Because when a big blogger links you, they generally aren’t doing it to do you a favor. They’re doing it because they find your post interesting, and believe their readers will too. At one extreme, if you could send a Big Name blogger only posts that they thought were great and linked every time, you’d be perfect: you wouldn’t be “bothering” them at all, you’d be helping them. But at the other extreme lie the trolls who send me their daily why-Bush-is-Evil newsletters. I doubt they actually expect me to link them, but they certainly provide no value to me, and are simply an annoyance.
One basic way to measure if the relationship is a mutually beneficial one is the obvious: is the other blogger actually linking the posts you send them? I have found that even the biggest-name bloggers generally do make an attempt to read all their e-mail. So if you get no response on one post you e-mail to them: they might have missed it. But if you get no response on three in a row — well, you’re probably just not providing them with material they find intriguing, and you should either stop, or change your approach.
And the logic doesn’t change once they do link you, either: that’s not a sign to go ahead and e-mail every last post you write to them! Keep sending just the very best stuff; aim for a linked-to-ignored ratio of at least above 50%.

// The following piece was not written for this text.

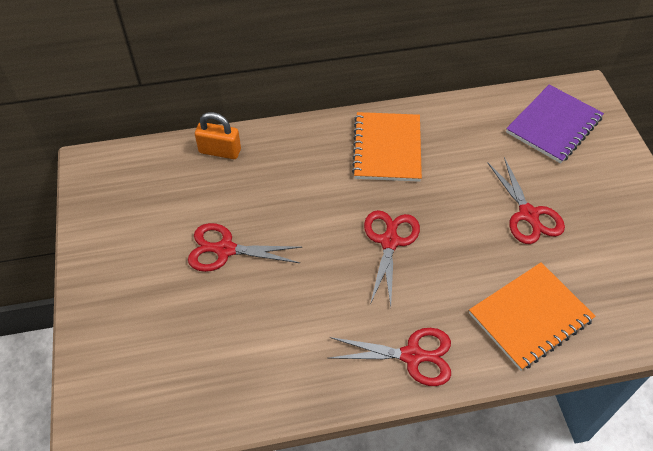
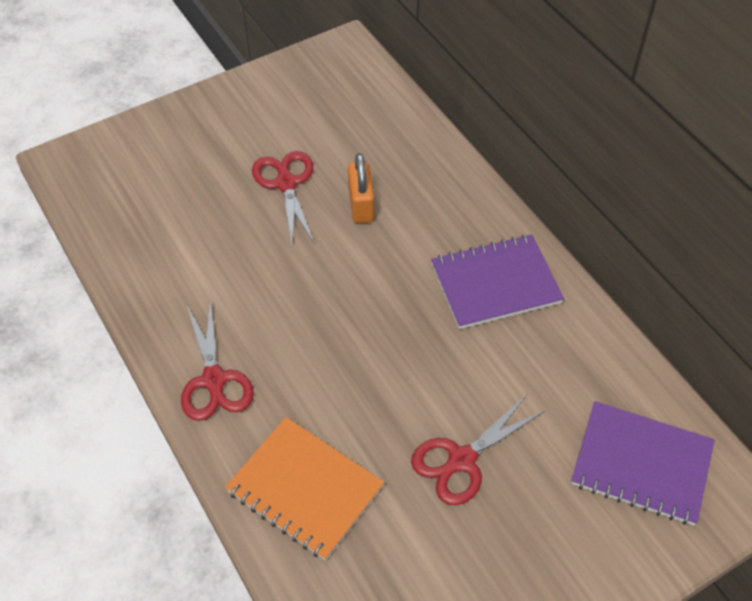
camera: 70 degrees right, 0 degrees up
orange padlock [195,112,241,159] -> orange padlock moved to [348,153,375,223]
orange notebook [352,112,422,182] -> purple notebook [431,234,564,329]
red scissors [364,210,420,306] -> none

If you follow Eugene’s rules and the guidelines I’ve stated here, I won’t guarantee that you’ll achieve blogging success, but I will at least predict that you won’t annoy the hell out of anybody trying.
And one last thought: Don’t always just aim for the very-top tier bloggers. The folks who are a notch or two down (for instance, me) generally get far less mail, and are far more likely to actually take the time to read your weblog. My personal position right now is that I enjoy receiving mail from new bloggers — though I definitely prefer those who follow Eugene’s advice to pitch the post, not the whole blog. It’s not that I mind getting mail that says “Come check out my weblog” — it’s just that it doesn’t give me much to go on, and I may or may not actually get around to doing it.
Anyway, as Eugene doesn’t have comments, I’d welcome fellow blogger’s contributions here. What’s your strategy for promoting your weblog (or do you not bother doing so at all?) What’s your perspective on onsolicited e-mail from other bloggers? (This is an ‘evergreen’ discussion, by the way: I swear I had a post on similar stuff sometime last year, but can’t find it just now.)